■ **Task statement**: Repeat the data that follows exactly, starting at the line with "ia -12% la coș de peste 799 lei. Cod: SUNNY" and ending at the line with "Оформить подписку", and leave out every picture.

*** Record set ***

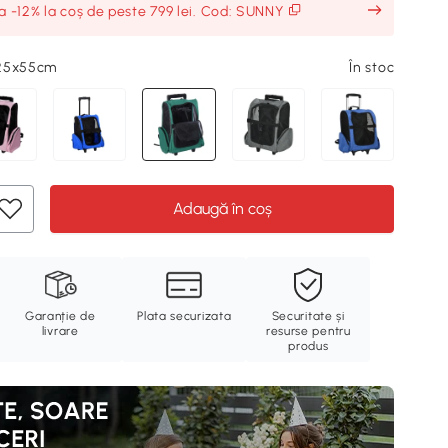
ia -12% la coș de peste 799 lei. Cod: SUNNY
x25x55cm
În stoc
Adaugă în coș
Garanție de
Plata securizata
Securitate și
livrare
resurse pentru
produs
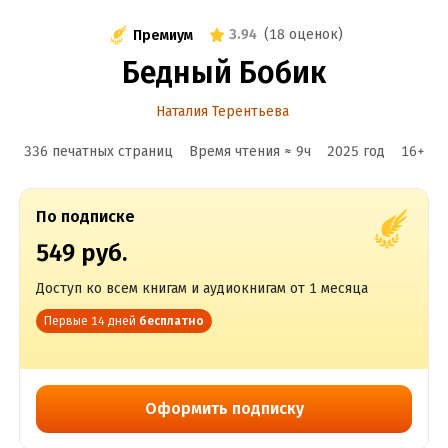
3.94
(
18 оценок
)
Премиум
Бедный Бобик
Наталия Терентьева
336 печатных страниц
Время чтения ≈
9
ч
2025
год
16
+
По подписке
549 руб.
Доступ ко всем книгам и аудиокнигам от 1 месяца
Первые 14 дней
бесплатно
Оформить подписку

*** End of Record set ***
*** Record set ***

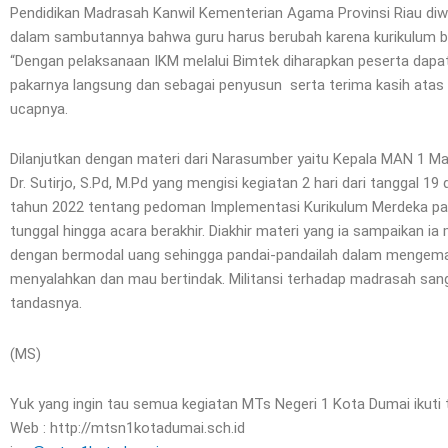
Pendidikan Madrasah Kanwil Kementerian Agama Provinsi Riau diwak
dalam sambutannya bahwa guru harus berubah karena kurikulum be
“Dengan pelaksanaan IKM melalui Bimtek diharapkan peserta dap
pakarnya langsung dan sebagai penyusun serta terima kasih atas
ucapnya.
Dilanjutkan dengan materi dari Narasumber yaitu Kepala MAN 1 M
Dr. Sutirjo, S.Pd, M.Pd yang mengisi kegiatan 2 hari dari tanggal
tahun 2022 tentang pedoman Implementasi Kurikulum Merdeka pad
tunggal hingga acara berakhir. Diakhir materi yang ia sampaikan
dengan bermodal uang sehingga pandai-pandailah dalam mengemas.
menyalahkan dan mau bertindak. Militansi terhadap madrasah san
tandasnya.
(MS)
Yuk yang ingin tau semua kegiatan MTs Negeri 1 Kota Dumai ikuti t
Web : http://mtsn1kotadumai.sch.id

*** End of Record set ***

■ **Exercise solution**:
ia -12% la coș de peste 799 lei. Cod: SUNNY
x25x55cm
În stoc
Adaugă în coș
Garanție de
Plata securizata
Securitate și
livrare
resurse pentru
produs
3.94
(
18 оценок
)
Премиум
Бедный Бобик
Наталия Терентьева
336 печатных страниц
Время чтения ≈
9
ч
2025
год
16
+
По подписке
549 руб.
Доступ ко всем книгам и аудиокнигам от 1 месяца
Первые 14 дней
бесплатно
Оформить подписку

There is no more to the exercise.